Dorothy L. Sayers, the Oxford-educated British mystery writer, saw the modern gender war coming nearly a century ago — and her warnings are more relevant than ever.
The author of the Lord Peter Wimsey detective novels — a vicar’s daughter who loved God, cigarettes, whiskey, and her motorcycle — delivered a speech to a women’s society in 1938 that predicted exactly where aggressive feminism would lead Western civilization.
She didn’t mince words about modern feminism’s dangers.
“Under present conditions, an aggressive feminism might do more harm than good.”
Sayers warned that women copying men’s worst behaviors — not their achievements — was destroying genuine progress. She pointed to university women imitating male undergraduates’ drunken antics as an example of feminism gone wrong.

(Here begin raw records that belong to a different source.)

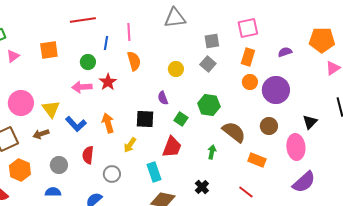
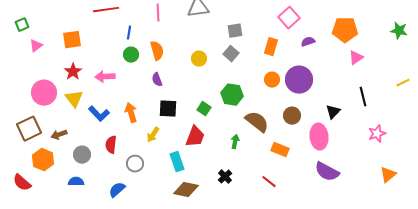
pink square: (248, 28) -> (289, 18), moved, turned -30
pink line: (129, 32) -> (158, 13), moved
green circle: (88, 62) -> (131, 55), moved
red star: (108, 82) -> (73, 72), moved
orange circle: (250, 82) -> (272, 80), moved
purple semicircle: (163, 98) -> (157, 80), moved
brown arrow: (41, 134) -> (59, 135), moved
purple semicircle: (304, 182) -> (327, 172), turned 70

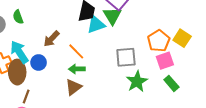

“To climb in drunk after hours and get gated is silly and harmless if done out of pure high spirits; if it is done ‘because the men do it,’ it is worse than silly, because it is not spontaneous and not even amusing,” she wrote in her speech, later published in the collection “Are Women Human?”
Her sharpest warning came in the speech’s conclusion — a prediction that reads like commentary on today’s culture war.

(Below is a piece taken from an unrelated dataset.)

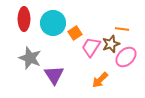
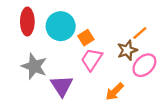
orange line: (122, 29) -> (140, 33), turned -48
pink trapezoid: (91, 47) -> (92, 59), moved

“To oppose one class perpetually to another — young against old, manual labour against brain-worker, rich against poor, woman against man — is to split the foundations of the State; and if the cleavage runs too deep, there remains no remedy but force and dictatorship.”
Sayers argued that free democracy depends on treating people as individuals — not category members. “If you wish to preserve a free democracy, you must base it — not on classes and categories, for this will land you in the totalitarian State, where no one may act or think except as the member of a category,” she wrote.
The author lived a life that defied easy categorization. She gave birth to a son out of wedlock before her first novel was published, gave the child up for fostering, and never publicly acknowledged him. She created the famous Guinness toucan advertising campaign in the 1930s. She was friends with C.S. Lewis and Charles Williams, though fellow Oxford graduate J.R.R. Tolkien loathed her books for their depictions of sexuality.
Today’s gender wars — the relentless attacks on masculinity, the viral “man or bear” debates, the collectivist framing of sex relations — prove Sayers understood human nature better than most modern commentators.
She recognized what ideologues on both Right and Left still refuse to admit: pitting the sexes against each other as opposing classes threatens individual freedom itself.
Sayers called it nearly a century ago. The West should have listened.